The animal was skinny, her fur was a mess, one eye looked bad, and she was disoriented. But she was very much alive. The first thing Labell did was feed the ravenous dog his Rice Krispies Treat and his bologna sandwich. Then he freed the animal and carried her back to his truck, stopping when he came across a stream so the parched dog could drink. Labell hadn’t heard about Lila, and so he brought the dog to the Bristol Country Store on Vermont 116. There Tim Gratton happened to be shopping and he agreed to take on the search for the dog’s owner so Labell could return to the woods and his quest for a buck.

Vermont is a small state, and Bristol and Lincoln are small towns. Consequently, Gratton called the local pizza parlor, Cubber’s, to see if anyone there had heard about a missing dog. Amanda Lee was working that day and she suggested that Gratton call Lueders and Dumont. He did.

Lueders says there had been false alarms throughout Lila’s disappearance and she and her husband had followed up on all of them, even the ones that were merely someone phoning to say they had heard a dog barking in the woods. After the fur had been found in the coyote scat, she wasn’t about to get her hopes up. But as she and Dumont were driving to the Bristol Country Store, her husband turned to her and said, “The dog is wearing an orange vest.” And she realized she was about to see something pretty wondrous.

Indeed, there was Lila sitting on Gratton’s lap in the driver’s seat of his truck in the parking lot of the store. “I was shocked when I saw her, I was overcome,” Dumont says.

The dog, though weak, recognized him. She kissed him on the lips, her habitual greeting. Then, as Dumont lifted her away from Gratton, she kissed him, too.

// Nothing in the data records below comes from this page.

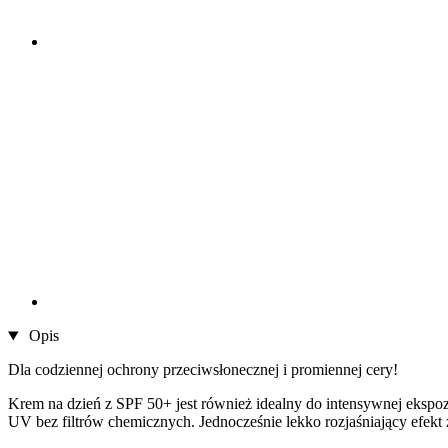
Opis
Dla codziennej ochrony przeciwsłonecznej i promiennej cery!
Krem na dzień z SPF 50+ jest również idealny do intensywnej ekspoz
UV bez filtrów chemicznych. Jednocześnie lekko rozjaśniający efekt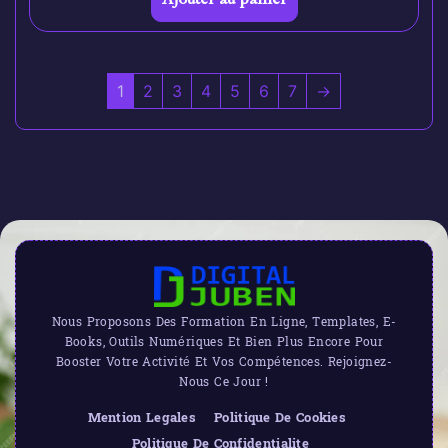
1
2
3
4
5
6
7
→
Nous Proposons Des Formation En Ligne, Templates, E-
Books, Outils Numériques Et Bien Plus Encore Pour
Booster Votre Activité Et Vos Compétences. Rejoignez-
Nous Ce Jour !
Mention Legales
Politique De Cookies
Politique De Confidentialite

Lila’s weight had plummeted from 27 pounds to 16. She had lived on melted snow and rain. She had probably depended on that vest more for warmth than visibility. And, Lueders believes, the human scent that was attached to the vest may have been what kept larger animals at bay.

In her first 48 hours home, Lila gained back over three pounds. Her eye will be fine.

On the afternoon that Lila was reunited with her family, Dumont had told Gratton that the dog had been gone for 31 days. Gratton smiled and said, “Well, Happy Thanksgiving.”

For a family in South Lincoln and one cocker spaniel, it was indeed. Miraculously, Lila was home for the holidays.